Estate of Turner v. Commissioner, 102 Tax Court Memo, (2011) supplemented in Turner v. Commissioner, 138 Tax Court 306 (2012)

I will not get into the facts. Suffice it to say that the Tax Court found that both IRC 2036(a)(1) and IRC 2036 (a)(2) applied to an FLP formed by both the husband and his wife. In a Supplemental Decision, the Tax Court considered the husband’s estate’s argument that, in light of the determination of the gross estate inclusion under IRC 2036 of the assets transferred to the FLP, i.e. a phantom asset value, a full offsetting estate tax marital deduction should apply, if the same FLP interest then passed to a trust for the surviving spouse. The Tax Court rejected this argument, noting that it was not possible to obtain the marital deduction with respect to the assets that pass into the marital deduction trust (since the decedent had gifted  the limited partnership (LP) interests during his lifetime.) The Tax Court reasoned that the marital deduction can only be permitted under the Tax Code [IRC 2056] to the extent that the property actually ‘passes’ to or for the benefit of the surviving spouse, which did not occur with regard to the LP interests that the decedent had transferred during his lifetime. Therefore, the phantom asset inclusion in the decedent’s gross estate caused by IRC 2036 was without an offsetting marital deduction of the same amount, which produced a particularly harsh tax result for the husband’s estate, i.e. (i) phantom assets caused an estate tax, and (ii) since those phantom assets did not actually pass to the decedent’s surviving spouse, there was no offsetting marital deduction against the increased federal estate tax.

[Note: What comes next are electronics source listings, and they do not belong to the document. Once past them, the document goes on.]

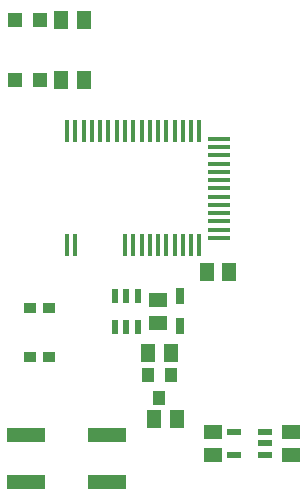
<source format=gbr>
G04 EAGLE Gerber RS-274X export*
G75*
%MOMM*%
%FSLAX34Y34*%
%LPD*%
%INSolderpaste Top*%
%IPPOS*%
%AMOC8*
5,1,8,0,0,1.08239X$1,22.5*%
G01*
%ADD10R,3.200000X1.200000*%
%ADD11R,0.450000X1.850000*%
%ADD12R,1.850000X0.450000*%
%ADD13R,1.200000X1.200000*%
%ADD14R,1.300000X1.500000*%
%ADD15R,1.000000X0.900000*%
%ADD16R,1.200000X0.550000*%
%ADD17R,1.500000X1.300000*%
%ADD18R,1.000000X1.200000*%
%ADD19R,0.550000X1.200000*%
%ADD20R,0.800000X1.350000*%


D10*
X26960Y58100D03*
X94960Y58100D03*
X94960Y18100D03*
X26960Y18100D03*
D11*
X61600Y218450D03*
X68600Y218450D03*
X110600Y218450D03*
X117600Y218450D03*
X124600Y218450D03*
X131600Y218450D03*
X138600Y218450D03*
X145600Y218450D03*
X152600Y218450D03*
X159600Y218450D03*
X166600Y218450D03*
X173600Y218450D03*
D12*
X189850Y224700D03*
X189850Y231700D03*
X189850Y238700D03*
X189850Y245700D03*
X189850Y252700D03*
X189850Y259700D03*
X189850Y266700D03*
X189850Y273700D03*
X189850Y280700D03*
X189850Y287700D03*
X189850Y294700D03*
X189850Y301700D03*
X189850Y308700D03*
D11*
X173600Y314950D03*
X166600Y314950D03*
X159600Y314950D03*
X152600Y314950D03*
X145600Y314950D03*
X138600Y314950D03*
X131600Y314950D03*
X124600Y314950D03*
X117600Y314950D03*
X110600Y314950D03*
X103600Y314950D03*
X96600Y314950D03*
X89600Y314950D03*
X82600Y314950D03*
X75600Y314950D03*
X68600Y314950D03*
X61600Y314950D03*
D13*
X17440Y408940D03*
X38440Y408940D03*
X17440Y358140D03*
X38440Y358140D03*
D14*
X75540Y408940D03*
X56540Y408940D03*
X75540Y358140D03*
X56540Y358140D03*
X198730Y195580D03*
X179730Y195580D03*
D15*
X46100Y124280D03*
X30100Y124280D03*
X30100Y165280D03*
X46100Y165280D03*
D16*
X228900Y41300D03*
X228900Y50800D03*
X228900Y60300D03*
X202900Y60300D03*
X202900Y41300D03*
D17*
X185420Y41300D03*
X185420Y60300D03*
X251460Y41300D03*
X251460Y60300D03*
D14*
X154280Y71120D03*
X135280Y71120D03*
D18*
X139700Y89060D03*
X130200Y109060D03*
X149200Y109060D03*
D14*
X149200Y127000D03*
X130200Y127000D03*
D19*
X102260Y149560D03*
X111760Y149560D03*
X121260Y149560D03*
X121260Y175560D03*
X111760Y175560D03*
X102260Y175560D03*
D20*
X157480Y149860D03*
X157480Y175260D03*
D17*
X138430Y153060D03*
X138430Y172060D03*
M02*

</source>
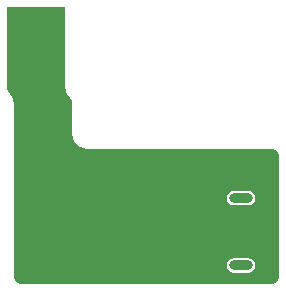
<source format=gtl>
G04 Layer_Physical_Order=1*
G04 Layer_Color=255*
%FSLAX25Y25*%
%MOIN*%
G70*
G01*
G75*
%ADD10O,0.07874X0.03150*%
%ADD11C,0.02200*%
%ADD12C,0.03000*%
G36*
X19291Y-1093D02*
X19297Y-1096D01*
X19402Y-1552D01*
Y-27678D01*
X19379D01*
X19551Y-28980D01*
X20053Y-30193D01*
X20588Y-30890D01*
X20853Y-31235D01*
X20893Y-31266D01*
X21197Y-31638D01*
X21376Y-31870D01*
X21662Y-32561D01*
X21759Y-33301D01*
X21764D01*
Y-39370D01*
Y-43335D01*
X21764Y-43335D01*
X21742D01*
X21913Y-44636D01*
X22416Y-45849D01*
X23215Y-46891D01*
X24257Y-47691D01*
X25470Y-48194D01*
X26291Y-48302D01*
X26773Y-48365D01*
X26774Y-48365D01*
X27264Y-48342D01*
X87795D01*
Y-48347D01*
X88536Y-48445D01*
X89226Y-48731D01*
X89819Y-49186D01*
X90273Y-49778D01*
X90559Y-50468D01*
X90657Y-51209D01*
X90662D01*
Y-90579D01*
X90657D01*
X90559Y-91320D01*
X90273Y-92010D01*
X89819Y-92602D01*
X89226Y-93057D01*
X88536Y-93343D01*
X87795Y-93441D01*
Y-93445D01*
X5118D01*
Y-93441D01*
X4377Y-93343D01*
X3687Y-93057D01*
X3095Y-92602D01*
X2640Y-92010D01*
X2354Y-91320D01*
X2257Y-90579D01*
X2252D01*
Y-40185D01*
Y-33301D01*
X2252Y-33301D01*
X2274D01*
X2103Y-31999D01*
X1600Y-30786D01*
X1065Y-30089D01*
X801Y-29744D01*
X761Y-29714D01*
X456Y-29341D01*
X278Y-29109D01*
X-8Y-28419D01*
X-106Y-27678D01*
X-111D01*
Y-1181D01*
X-88Y-1181D01*
X-85Y-1175D01*
X371Y-1071D01*
X19291D01*
X19291Y-1093D01*
D02*
G37*
%LPC*%
G36*
X80315Y-84811D02*
X75590D01*
X74664Y-84996D01*
X73878Y-85520D01*
X73353Y-86306D01*
X73169Y-87233D01*
X73353Y-88159D01*
X73878Y-88945D01*
X74664Y-89470D01*
X75590Y-89654D01*
X80315D01*
X81242Y-89470D01*
X82027Y-88945D01*
X82552Y-88159D01*
X82736Y-87233D01*
X82552Y-86306D01*
X82027Y-85520D01*
X81242Y-84996D01*
X80315Y-84811D01*
D02*
G37*
G36*
Y-62370D02*
X75590D01*
X74664Y-62555D01*
X73878Y-63080D01*
X73353Y-63865D01*
X73169Y-64792D01*
X73353Y-65718D01*
X73878Y-66504D01*
X74664Y-67029D01*
X75590Y-67213D01*
X80315D01*
X81242Y-67029D01*
X82027Y-66504D01*
X82552Y-65718D01*
X82736Y-64792D01*
X82552Y-63865D01*
X82027Y-63080D01*
X81242Y-62555D01*
X80315Y-62370D01*
D02*
G37*
%LPD*%
D10*
X77953Y-64792D02*
D03*
Y-87233D02*
D03*
X46457Y-64792D02*
D03*
Y-87233D02*
D03*
X14961Y-64792D02*
D03*
Y-87233D02*
D03*
D11*
X26819Y-74348D02*
D03*
Y-79014D02*
D03*
Y-83681D02*
D03*
X57319Y-69181D02*
D03*
Y-74348D02*
D03*
Y-79014D02*
D03*
Y-83681D02*
D03*
X87319Y-67181D02*
D03*
Y-62514D02*
D03*
Y-57848D02*
D03*
Y-53181D02*
D03*
X14819Y-22181D02*
D03*
Y-18681D02*
D03*
X26819Y-69181D02*
D03*
X6319D02*
D03*
Y-83681D02*
D03*
Y-79014D02*
D03*
Y-74348D02*
D03*
X57319Y-50181D02*
D03*
X52462D02*
D03*
X47605D02*
D03*
X42748D02*
D03*
X87319Y-72181D02*
D03*
Y-76848D02*
D03*
Y-81514D02*
D03*
Y-86181D02*
D03*
X23319Y-50181D02*
D03*
X28176D02*
D03*
X33033D02*
D03*
X37890D02*
D03*
X63319Y-83681D02*
D03*
Y-79014D02*
D03*
Y-74348D02*
D03*
Y-69181D02*
D03*
D12*
X16319Y-31431D02*
D03*
Y-36181D02*
D03*
Y-26681D02*
D03*
M02*

</source>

Conclusion: As was mentioned in Part I, the use of FLPs are not ‘nothing to lose’ estate planning ventures. A failed FLP (under IRC 2036) can have significantly worse estate tax consequences when the first spouse dies than if nothing was done at all, if the FLP worked to the extent that the assets transferred to it continued to appreciate in value, but it did not work because the transferor retained too much enjoyment or control over the transferred assets. If the retained FLP asset then passes to the transferor’s surviving spouse there can be a mismatch in values (phantom FLP assets vs. what actually passes to the surviving spouse) that is yet another reason to periodically diagnose an existing FLP to discern the transferor’s exposure to an IRC 2036 claim and take action to move the retained FLP interest away from the transferor.